Clean and wrangle your data into a tidy format.
Propose a visualization that you consider relevant to address your question or to explore the data.
propose a high-quality plot or set of plots of the same kind (e.g., histograms of different variables)
explain why you consider this plot relevant to address your question or to explore the data
Note: this visualization does not have to illustrate the results of a methodology. Instead, you are exploring which variables are relevant, potential problems that you anticipate encountering, groups in the observations, etc.

Proposed visualization: 
We could create pair-plot to explore the numerical metrics that could have a direct linear relationship to the popularity of the repo. Numerical metrics include: size, forks, issues, watchers. This would clearly allow us to visually gage the visualize the distribution of the explanatory variable as well as relationships with the stars. In addition to this initial visual analysis, the pair-plot function will provide Pearson correlation coefficient between each variable (a value between -1 to 1, where a value of -1 signifies a total negative linear correlation, 0 signifies no correlation, and + 1 signifies a total positive correlation). However we can anticipate that additional visulaizations are necessary to evaluate non-numerical explanatory variables that could offer insight into the Star popularity.

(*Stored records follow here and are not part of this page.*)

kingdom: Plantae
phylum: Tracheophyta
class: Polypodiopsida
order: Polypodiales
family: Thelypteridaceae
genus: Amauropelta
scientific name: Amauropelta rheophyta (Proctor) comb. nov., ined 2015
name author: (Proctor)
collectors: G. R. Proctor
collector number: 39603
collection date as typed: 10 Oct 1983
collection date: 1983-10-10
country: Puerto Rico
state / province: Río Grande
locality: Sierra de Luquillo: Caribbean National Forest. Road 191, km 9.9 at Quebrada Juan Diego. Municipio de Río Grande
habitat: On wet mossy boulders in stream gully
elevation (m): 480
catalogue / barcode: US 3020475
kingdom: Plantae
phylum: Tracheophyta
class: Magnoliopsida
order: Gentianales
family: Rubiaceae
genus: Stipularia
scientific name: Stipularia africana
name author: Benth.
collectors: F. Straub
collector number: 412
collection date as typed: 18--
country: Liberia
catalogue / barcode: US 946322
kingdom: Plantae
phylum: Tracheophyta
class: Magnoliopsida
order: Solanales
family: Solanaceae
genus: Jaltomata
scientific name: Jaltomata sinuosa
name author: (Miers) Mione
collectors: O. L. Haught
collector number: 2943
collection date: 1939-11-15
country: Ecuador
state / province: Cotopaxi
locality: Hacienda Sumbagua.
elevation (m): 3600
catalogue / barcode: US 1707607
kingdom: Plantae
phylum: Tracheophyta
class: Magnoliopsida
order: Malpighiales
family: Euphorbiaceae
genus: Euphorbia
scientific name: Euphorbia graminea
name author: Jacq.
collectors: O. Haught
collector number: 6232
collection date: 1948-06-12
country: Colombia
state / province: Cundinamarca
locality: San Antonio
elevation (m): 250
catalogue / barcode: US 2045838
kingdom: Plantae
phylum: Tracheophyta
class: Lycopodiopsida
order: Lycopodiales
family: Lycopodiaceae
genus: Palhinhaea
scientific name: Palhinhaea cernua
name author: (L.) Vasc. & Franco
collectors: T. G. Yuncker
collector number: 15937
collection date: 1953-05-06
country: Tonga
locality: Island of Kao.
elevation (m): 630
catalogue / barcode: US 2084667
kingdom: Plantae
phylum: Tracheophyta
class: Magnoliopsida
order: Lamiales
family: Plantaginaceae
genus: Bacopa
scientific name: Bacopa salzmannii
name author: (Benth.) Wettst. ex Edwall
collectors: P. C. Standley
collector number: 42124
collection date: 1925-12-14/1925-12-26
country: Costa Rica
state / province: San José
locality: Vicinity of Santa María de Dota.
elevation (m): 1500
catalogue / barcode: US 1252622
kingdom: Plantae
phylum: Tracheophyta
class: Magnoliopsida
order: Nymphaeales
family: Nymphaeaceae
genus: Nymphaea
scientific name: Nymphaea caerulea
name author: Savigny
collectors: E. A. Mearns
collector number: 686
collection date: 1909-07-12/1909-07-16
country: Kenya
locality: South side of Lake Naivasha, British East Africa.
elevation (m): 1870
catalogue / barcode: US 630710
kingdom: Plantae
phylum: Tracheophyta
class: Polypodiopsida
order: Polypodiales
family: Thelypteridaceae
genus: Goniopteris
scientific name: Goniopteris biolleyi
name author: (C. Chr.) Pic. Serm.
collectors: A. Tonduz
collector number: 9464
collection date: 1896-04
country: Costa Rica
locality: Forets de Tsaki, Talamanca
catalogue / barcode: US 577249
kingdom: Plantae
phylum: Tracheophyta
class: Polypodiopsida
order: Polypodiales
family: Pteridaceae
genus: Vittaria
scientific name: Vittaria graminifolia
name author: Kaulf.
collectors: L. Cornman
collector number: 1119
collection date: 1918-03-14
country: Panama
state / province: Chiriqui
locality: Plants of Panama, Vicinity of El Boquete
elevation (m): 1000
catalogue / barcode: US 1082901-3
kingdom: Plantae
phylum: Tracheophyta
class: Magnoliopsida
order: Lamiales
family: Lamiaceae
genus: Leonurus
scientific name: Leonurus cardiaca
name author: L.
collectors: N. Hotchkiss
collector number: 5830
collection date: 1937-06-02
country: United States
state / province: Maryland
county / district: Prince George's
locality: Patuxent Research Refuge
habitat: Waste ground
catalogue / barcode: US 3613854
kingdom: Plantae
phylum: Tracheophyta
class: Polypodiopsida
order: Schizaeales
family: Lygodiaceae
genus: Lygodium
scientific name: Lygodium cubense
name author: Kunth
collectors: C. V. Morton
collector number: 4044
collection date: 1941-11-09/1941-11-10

We could use a multiple linear regression model, setting stars as the dependent variable and attributes such as repository size, update frequency, age, and homepage presence as independent variables.
We could use Exploratory Data Analysis (EDA), which explores the relationship between different variables (e.g., repository size, creation data, etc.), and the number of stars using visualizations. 
We could use correlation analysis. Computing the correlation between each attribute and the number of stars allows for the identification of the most significant factors.